** Given entries follows **
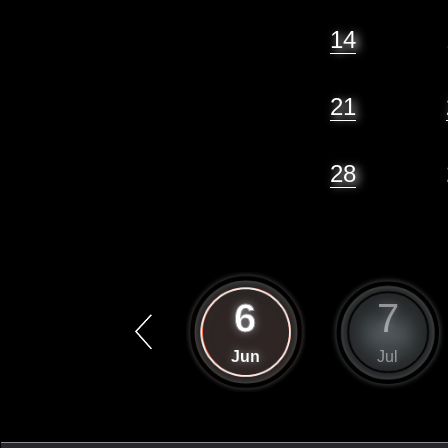
14
21
28
5
6
7
May
Jun
Jul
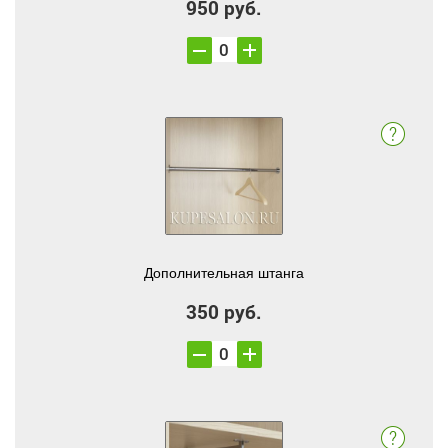
950 руб.
Дополнительная штанга
350 руб.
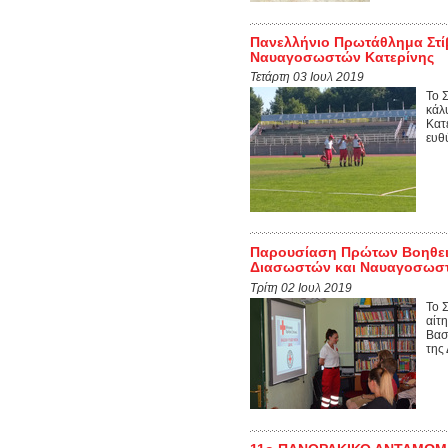
Πανελλήνιο Πρωτάθλημα Στί
Ναυαγοσωστών Κατερίνης
Τετάρτη 03 Ιουλ 2019
Το 
κάλ
Κατ
ευθ
Παρουσίαση Πρώτων Βοηθειώ
Διασωστών και Ναυαγοσωστ
Τρίτη 02 Ιουλ 2019
Το 
αίτ
Βασ
της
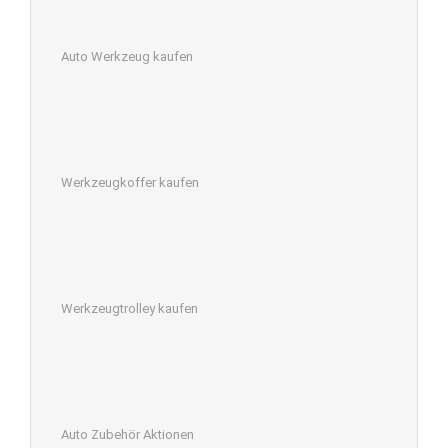
Auto Werkzeug kaufen
Werkzeugkoffer kaufen
Werkzeugtrolley kaufen
Auto Zubehör Aktionen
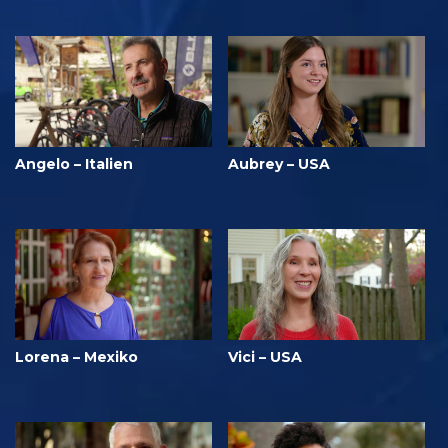
Angelo – Italien
Aubrey – USA
Lorena – Mexiko
Vici – USA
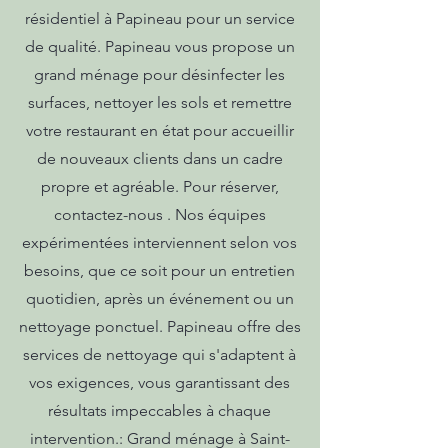
résidentiel à Papineau pour un service
de qualité. Papineau vous propose un
grand ménage pour désinfecter les
surfaces, nettoyer les sols et remettre
votre restaurant en état pour accueillir
de nouveaux clients dans un cadre
propre et agréable. Pour réserver,
contactez-nous . Nos équipes
expérimentées interviennent selon vos
besoins, que ce soit pour un entretien
quotidien, après un événement ou un
nettoyage ponctuel. Papineau offre des
services de nettoyage qui s'adaptent à
vos exigences, vous garantissant des
résultats impeccables à chaque
intervention.: Grand ménage à Saint-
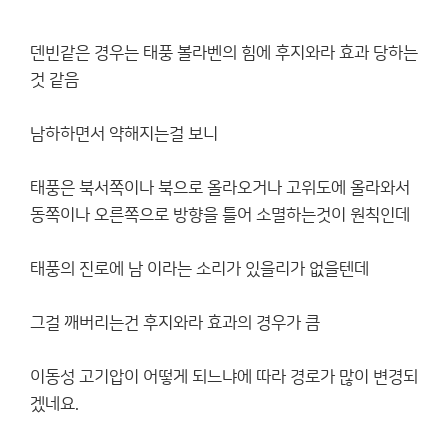
덴빈같은 경우는 태풍 볼라벤의 힘에 후지와라 효과 당하는
것 같음
남하하면서 약해지는걸 보니
태풍은 북서쪽이나 북으로 올라오거나 고위도에 올라와서
동쪽이나 오른쪽으로 방향을 틀어 소멸하는것이 원칙인데
태풍의 진로에 남 이라는 소리가 있을리가 없을텐데
그걸 깨버리는건 후지와라 효과의 경우가 큼
이동성 고기압이 어떻게 되느냐에 따라 경로가 많이 변경되
겠네요.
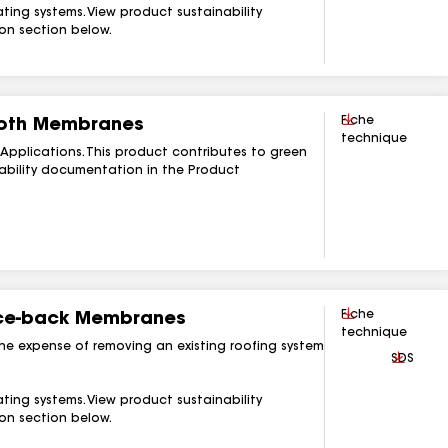
ting systems. View product sustainability
n section below.
Télécharger
Fiche
oth Membranes
technique
Applications. This product contributes to green
nability documentation in the Product
Télécharger
Fiche
ece-back Membranes
technique
 the expense of removing an existing roofing system
Téléchar
SDS
ting systems. View product sustainability
n section below.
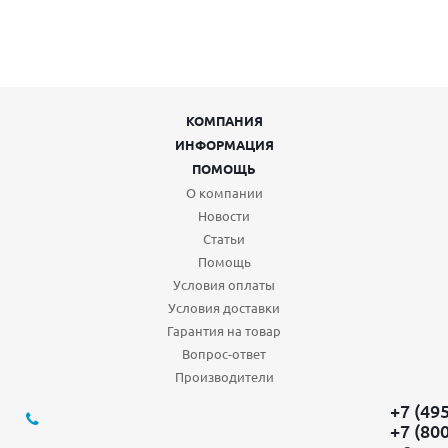
КОМПАНИЯ
ИНФОРМАЦИЯ
ПОМОЩЬ
О компании
Новости
Статьи
Помощь
Условия оплаты
Условия доставки
Гарантия на товар
Вопрос-ответ
Производители
+7 (49
+7 (80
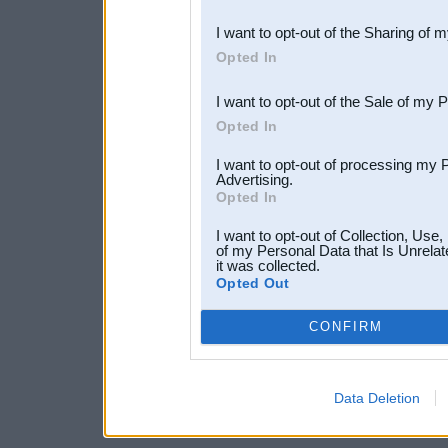
also be disclosed by us to 
I want to opt-out of the Sharing of 
Downstream Participants
th
Opted In
third parties.
I want to opt-out of the Sale of my 
Opted In
I want to opt-out of processing my 
Advertising.
Opted In
I want to opt-out of Collection, Use
of my Personal Data that Is Unrelat
it was collected.
Opted Out
CONFIRM
Data Deletion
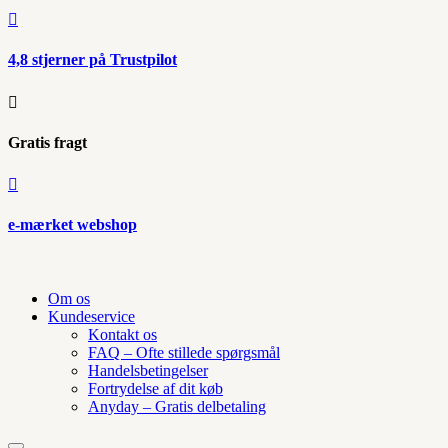

4,8 stjerner på Trustpilot

Gratis fragt

e-mærket webshop
Om os
Kundeservice
Kontakt os
FAQ – Ofte stillede spørgsmål
Handelsbetingelser
Fortrydelse af dit køb
Anyday – Gratis delbetaling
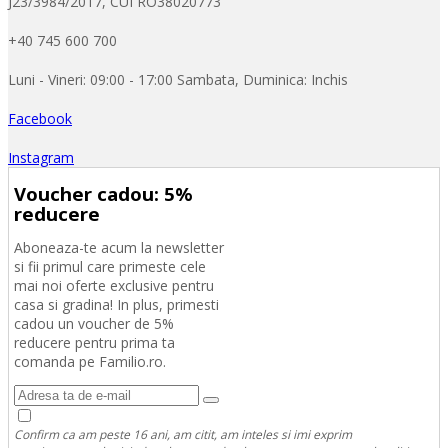
J23/3984/2017, CUI RO38020773
+40 745 600 700
Luni - Vineri: 09:00 - 17:00 Sambata, Duminica: Inchis
Facebook
Instagram
Voucher cadou: 5%
reducere
Aboneaza-te acum la newsletter
si fii primul care primeste cele
mai noi oferte exclusive pentru
casa si gradina! In plus, primesti
cadou un voucher de 5%
reducere pentru prima ta
comanda pe Familio.ro.
Confirm ca am peste 16 ani, am citit, am inteles si imi exprim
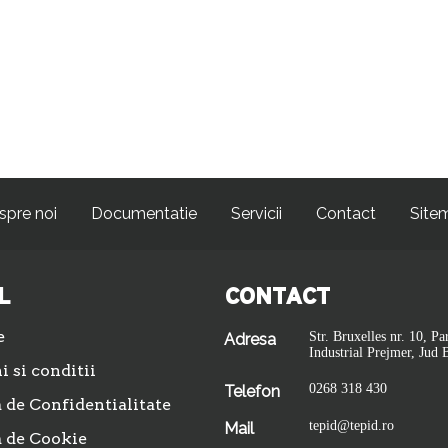
spre noi
Documentatie
Servicii
Contact
Site
L
CONTACT
e
Str. Bruxelles nr. 10, Pa
Adresa
Industrial Prejmer, Jud 
 si conditii
0268 318 430
Telefon
a de Confidentialitate
tepid@tepid.ro
Mail
a de Cookie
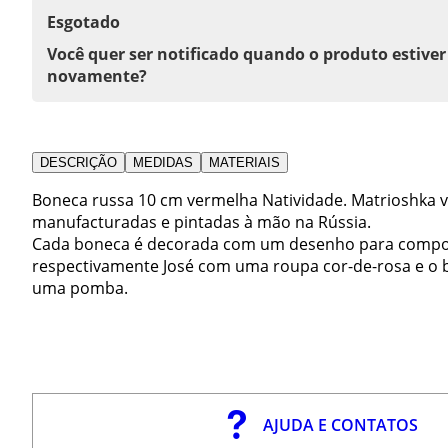
Esgotado
Você quer ser notificado quando o produto estiver
novamente?
DESCRIÇÃO
MEDIDAS
MATERIAIS
Boneca russa 10 cm vermelha Natividade. Matrioshka 
manufacturadas e pintadas à mão na Rússia.
Cada boneca é decorada com um desenho para compor
respectivamente José com uma roupa cor-de-rosa e o b
uma pomba.
AJUDA E CONTATOS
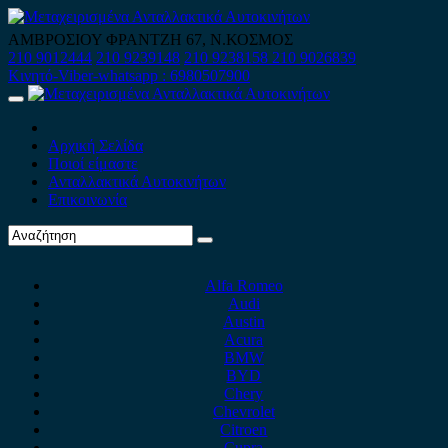
Skip
to
ΑΜΒΡΟΣΙΟΥ ΦΡΑΝΤΖΗ 67, Ν.ΚΟΣΜΟΣ
content
210 9012444
210 9239148
210 9238158
210 9026839
Κινητό-Viber-whatsapp : 6980507900
Primary
Menu
Αρχική Σελίδα
Ποιοί είμαστε
Ανταλλακτικά Αυτοκινήτων
Επικοινωνία
Alfa Romeo
Audi
Austin
Acura
BMW
BYD
Chery
Chevrolet
Citroen
Cupra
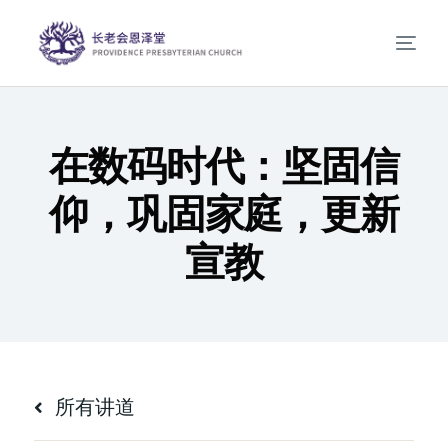
在数码时代：坚固信
仰，巩固家庭，更新
宣教
所有讲道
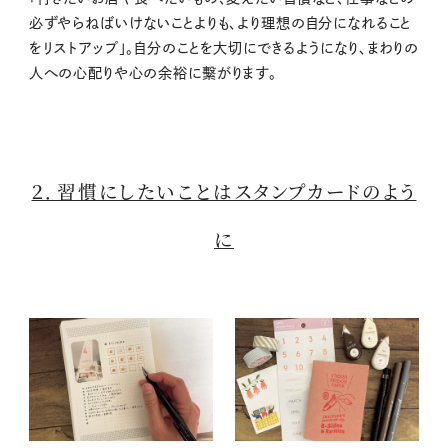
必ずやらねばいけないことよりも、より理想の自分になれること
をリストアップ」。自分のことを大切にできるようになり、まわりの
人への心配りや心の余裕に繫がります。
２．習慣にしたいことはスタンプカードのよう
に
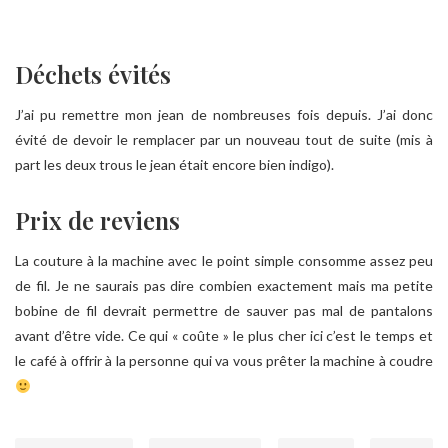
Déchets évités
J’ai pu remettre mon jean de nombreuses fois depuis. J’ai donc
évité de devoir le remplacer par un nouveau tout de suite (mis à
part les deux trous le jean était encore bien indigo).
Prix de reviens
La couture à la machine avec le point simple consomme assez peu
de fil. Je ne saurais pas dire combien exactement mais ma petite
bobine de fil devrait permettre de sauver pas mal de pantalons
avant d’être vide. Ce qui « coûte » le plus cher ici c’est le temps et
le café à offrir à la personne qui va vous prêter la machine à coudre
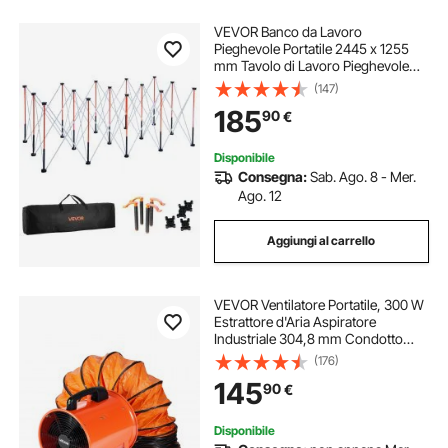
VEVOR Banco da Lavoro
Pieghevole Portatile 2445 x 1255
mm Tavolo di Lavoro Pieghevole
Senza Montaggio, Carico di 2724
(147)
kg con Borsa Portaoggetti, Piano
185
90
€
del Tavolo Non Incluso, per Garage,
Officina
Disponibile
Consegna:
Sab. Ago. 8 - Mer.
Ago. 12
Aggiungi al carrello
VEVOR Ventilatore Portatile, 300 W
Estrattore d'Aria Aspiratore
Industriale 304,8 mm Condotto
Tubo Flessibile da 10 m Volume
(176)
d'Aria 2574 CFM (4373 m3/h) 2
145
90
€
Marce per Aspirare Polvere Fumo
79 dB IP44
Disponibile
** End of Given entries **
## Your goal
The entries are to be copied exactly, and each image is to be omitted.

## Your solution
14
21
28
5
6
7
May
Jun
Jul
950 руб.
Дополнительная штанга
350 руб.
Πανελλήνιο Πρωτάθλημα Στί
Ναυαγοσωστών Κατερίνης
Τετάρτη 03 Ιουλ 2019
Το 
κάλ
Κατ
ευθ
Παρουσίαση Πρώτων Βοηθειώ
Διασωστών και Ναυαγοσωστ
Τρίτη 02 Ιουλ 2019
Το 
αίτ
Βασ
της
Auto Werkzeug kaufen
Werkzeugkoffer kaufen
Werkzeugtrolley kaufen
Auto Zubehör Aktionen
Angelo – Italien
Aubrey – USA
Lorena – Mexiko
Vici – USA
résidentiel à Papineau pour un service
de qualité. Papineau vous propose un
grand ménage pour désinfecter les
surfaces, nettoyer les sols et remettre
votre restaurant en état pour accueillir
de nouveaux clients dans un cadre
propre et agréable. Pour réserver,
contactez-nous . Nos équipes
expérimentées interviennent selon vos
besoins, que ce soit pour un entretien
quotidien, après un événement ou un
nettoyage ponctuel. Papineau offre des
services de nettoyage qui s'adaptent à
vos exigences, vous garantissant des
résultats impeccables à chaque
intervention.: Grand ménage à Saint-
덴빈같은 경우는 태풍 볼라벤의 힘에 후지와라 효과 당하는
것 같음
남하하면서 약해지는걸 보니
태풍은 북서쪽이나 북으로 올라오거나 고위도에 올라와서
동쪽이나 오른쪽으로 방향을 틀어 소멸하는것이 원칙인데
태풍의 진로에 남 이라는 소리가 있을리가 없을텐데
그걸 깨버리는건 후지와라 효과의 경우가 큼
이동성 고기압이 어떻게 되느냐에 따라 경로가 많이 변경되
겠네요.
ting systems. View product sustainability
n section below.
Télécharger
Fiche
oth Membranes
technique
Applications. This product contributes to green
nability documentation in the Product
Télécharger
Fiche
ece-back Membranes
technique
 the expense of removing an existing roofing system
Téléchar
SDS
ting systems. View product sustainability
n section below.
КОМПАНИЯ
ИНФОРМАЦИЯ
ПОМОЩЬ
О компании
Новости
Статьи
Помощь
Условия оплаты
Условия доставки
Гарантия на товар
Вопрос-ответ
Производители
+7 (49
+7 (80
also be disclosed by us to 
I want to opt-out of the Sharing of 
Downstream Participants
th
Opted In
third parties.
I want to opt-out of the Sale of my 
Opted In
I want to opt-out of processing my 
Advertising.
Opted In
I want to opt-out of Collection, Use
of my Personal Data that Is Unrelat
it was collected.
Opted Out
CONFIRM
Data Deletion

4,8 stjerner på Trustpilot

Gratis fragt

e-mærket webshop
Om os
Kundeservice
Kontakt os
FAQ – Ofte stillede spørgsmål
Handelsbetingelser
Fortrydelse af dit køb
Anyday – Gratis delbetaling
J23/3984/2017, CUI RO38020773
+40 745 600 700
Luni - Vineri: 09:00 - 17:00 Sambata, Duminica: Inchis
Facebook
Instagram
Voucher cadou: 5%
reducere
Aboneaza-te acum la newsletter
si fii primul care primeste cele
mai noi oferte exclusive pentru
casa si gradina! In plus, primesti
cadou un voucher de 5%
reducere pentru prima ta
comanda pe Familio.ro.
Confirm ca am peste 16 ani, am citit, am inteles si imi exprim
spre noi
Documentatie
Servicii
Contact
Site
L
CONTACT
e
Str. Bruxelles nr. 10, Pa
Adresa
Industrial Prejmer, Jud 
 si conditii
0268 318 430
Telefon
a de Confidentialitate
tepid@tepid.ro
Mail
a de Cookie
Esgotado
Você quer ser notificado quando o produto estiver
novamente?
DESCRIÇÃO
MEDIDAS
MATERIAIS
Boneca russa 10 cm vermelha Natividade. Matrioshka 
manufacturadas e pintadas à mão na Rússia.
Cada boneca é decorada com um desenho para compor
respectivamente José com uma roupa cor-de-rosa e o b
uma pomba.
AJUDA E CONTATOS
Skip
to
ΑΜΒΡΟΣΙΟΥ ΦΡΑΝΤΖΗ 67, Ν.ΚΟΣΜΟΣ
content
210 9012444
210 9239148
210 9238158
210 9026839
Κινητό-Viber-whatsapp : 6980507900
Primary
Menu
Αρχική Σελίδα
Ποιοί είμαστε
Ανταλλακτικά Αυτοκινήτων
Επικοινωνία
Alfa Romeo
Audi
Austin
Acura
BMW
BYD
Chery
Chevrolet
Citroen
Cupra
在数码时代：坚固信
仰，巩固家庭，更新
宣教
所有讲道
必ずやらねばいけないことよりも、より理想の自分になれること
をリストアップ」。自分のことを大切にできるようになり、まわりの
人への心配りや心の余裕に繫がります。
２．習慣にしたいことはスタンプカードのよう
に
Déchets évités
J’ai pu remettre mon jean de nombreuses fois depuis. J’ai donc
évité de devoir le remplacer par un nouveau tout de suite (mis à
part les deux trous le jean était encore bien indigo).
Prix de reviens
La couture à la machine avec le point simple consomme assez peu
de fil. Je ne saurais pas dire combien exactement mais ma petite
bobine de fil devrait permettre de sauver pas mal de pantalons
avant d’être vide. Ce qui « coûte » le plus cher ici c’est le temps et
le café à offrir à la personne qui va vous prêter la machine à coudre
VEVOR Banco da Lavoro
Pieghevole Portatile 2445 x 1255
mm Tavolo di Lavoro Pieghevole
Senza Montaggio, Carico di 2724
(147)
kg con Borsa Portaoggetti, Piano
185
90
€
del Tavolo Non Incluso, per Garage,
Officina
Disponibile
Consegna:
Sab. Ago. 8 - Mer.
Ago. 12
Aggiungi al carrello
VEVOR Ventilatore Portatile, 300 W
Estrattore d'Aria Aspiratore
Industriale 304,8 mm Condotto
Tubo Flessibile da 10 m Volume
(176)
d'Aria 2574 CFM (4373 m3/h) 2
145
90
€
Marce per Aspirare Polvere Fumo
79 dB IP44
Disponibile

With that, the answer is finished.